Margret Dongo (MD) helped in the formation of the Zimbabwe National Liberation War Veterans Association. The former Zanu PF MP for Sunningdale’s liberation war name was Tichaona Muhondo (the battle will decide).

She left Zanu PF and formed her own party Zimbabwe Union of Democrats, in the 90s but the party failed to get traction and remained on the fringes.

She nonetheless remained vocal and challenged President Robert Mugabe and Zanu PF on many occasions. She is now the interim leader for the women’s league in former Vice-President Joice Mujuru’s Zimbabwe People First.

After some war veterans went to the press recently demonising Mujuru and making all sorts of allegations against her, including that she did nothing in the liberation struggle, The Standard chief reporter Everson Mushava (EM) caught up with Dongo to get her views on the allegations and on how female combatants were treated during the war, as well as on other issues relating to Zimbabwean politics.

Data excerpt
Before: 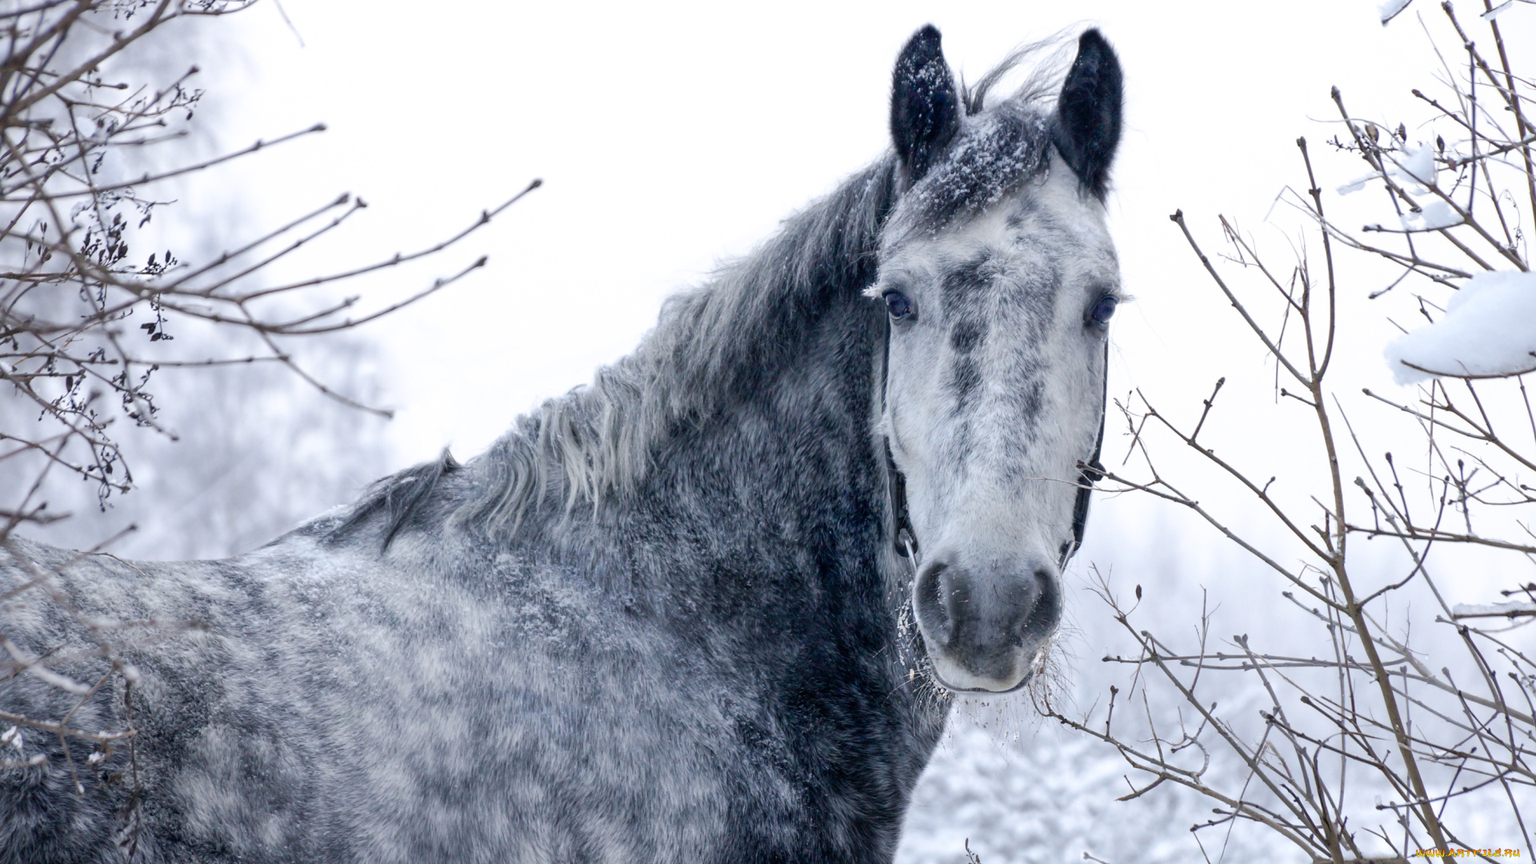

Stated problem 1
Quote the passage about Margret Dongo above, between "She left Zanu" and "to Zimbabwean politics.", inclusive.
Stated problem 2
Write what comes next in the passage about Margret Dongo, starting after its final sentence.

Exercise answer 1
She left Zanu PF and formed her own party Zimbabwe Union of Democrats, in the 90s but the party failed to get traction and remained on the fringes.

She nonetheless remained vocal and challenged President Robert Mugabe and Zanu PF on many occasions. She is now the interim leader for the women’s league in former Vice-President Joice Mujuru’s Zimbabwe People First.

After some war veterans went to the press recently demonising Mujuru and making all sorts of allegations against her, including that she did nothing in the liberation struggle, The Standard chief reporter Everson Mushava (EM) caught up with Dongo to get her views on the allegations and on how female combatants were treated during the war, as well as on other issues relating to Zimbabwean politics.

Exercise answer 2
Below are excerpts of the interview.

EM: As a prominent female ex-combatant, what did you make of the stories published in the media recently claiming that Joice Mujuru owes her rise during and after the liberation struggle to her romantic liaisons with influential men?

MD: With the story coming from the source that it came from, there was no surprise to it. In fact, knowing Zanu PF as well as I do, I can confidently say that they are not even through yet with tarnishing Mai Mujuru’s image in their calculated efforts to scuttle her imminent takeover of the State presidency after the coming elections. I, however, do not wish to dignify the nonsense with any further comment.

EM: How much do you know of Mujuru’s war record and does it tally with what some ex-Zanla commanders are now saying about her?

MD: I think I have responded to that already. Mai Mujuru remains this country’s wonderful heroine.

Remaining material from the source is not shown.